# Sentiment Anlaysis
## An Introduction
### What is it?
Natural Language Processing (NLP): A sub-discipline of computer science, artificial intelligence and linguistics that builds computational models to process and understand natural language. Examples include language translation, auto-correct, language generation, topic summarization, sentiment analysis, and many more.  

Sentiment Analysis: Identification of opinions/emotions (positive, negative and neutral) within text data.  It can be used to identify public sentiment towards certain words or topics and gauge the attitude/sentiment using analytical processing of the textual data.

In this notebook, we'll look at some Twitter data, learn how to convert to numerical features, and develop a basic Sentiment Analysis model to categorize a the tone of a tweet.  In the process, we will uncover some issues with text data, discuss cleaning and ways of converting to features, and use a pre-trained model.  By the end of this lecture, you should have an understanding of sentiment analysis, how it is used, and ways of creating such a model.

= Recorded data =

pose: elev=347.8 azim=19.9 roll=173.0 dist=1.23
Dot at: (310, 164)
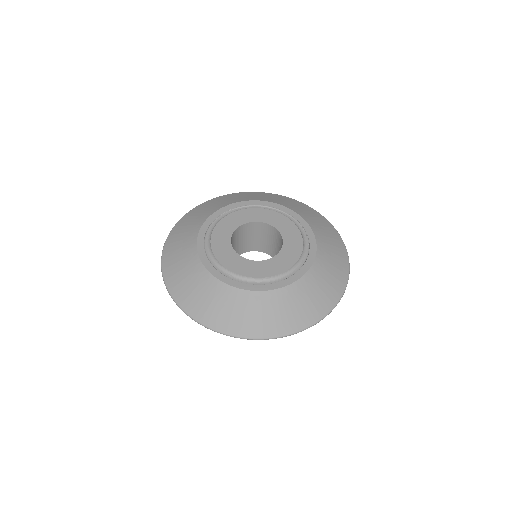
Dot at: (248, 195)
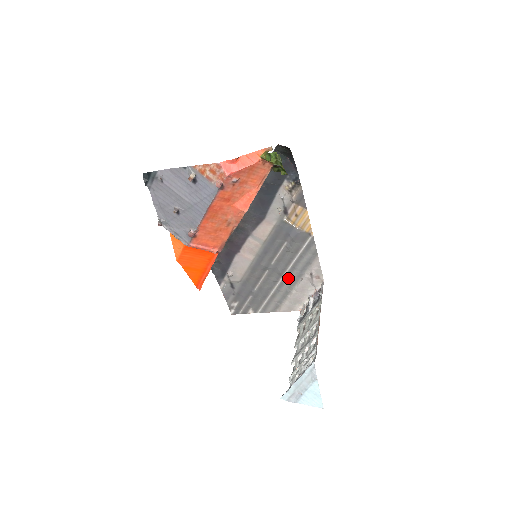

= Exercise instructions =
a) Revise the passage of the sentiment analysis introduction that begins at the words "Natural Language Processing" and ends after "the textual data.", giving it again with "computational models" replaced by "statistical models".
b) Answer these questions on the sentiment analysis introduction:
(i) Which three categories of opinions or emotions does sentiment analysis identify?
(ii) What kind of data does the notebook examine?
(iii) Besides computer science and artificial intelligence, of which field is Natural Language Processing described as a sub-discipline?
c) Extend the sentiment analysis introduction with the passage that would come next.

= Response list =
a)
Natural Language Processing (NLP): A sub-discipline of computer science, artificial intelligence and linguistics that builds statistical models to process and understand natural language. Examples include language translation, auto-correct, language generation, topic summarization, sentiment analysis, and many more.  

Sentiment Analysis: Identification of opinions/emotions (positive, negative and neutral) within text data.  It can be used to identify public sentiment towards certain words or topics and gauge the attitude/sentiment using analytical processing of the textual data.

b)
(i) Positive, negative and neutral.
(ii) Twitter data.
(iii) Linguistics.

c)
#### Who Uses?
Businesses today depend on data, period.  Whether from online Yelp reviews, customer survey, social media, chats, or emails, much of this data is unstructured text, which is difficult to use en mass. Added to this difficulty include abbreviated text (slang, short forms, memes and emoticons).  But it's important to have the ability to summarize and understand trends even in this unstructured data.  

* Companies track negative/positive sentiment in response to advertising on social media
* Aggregated free-form text from online surveys
* Identify rising trends (popular songs, foods, brands)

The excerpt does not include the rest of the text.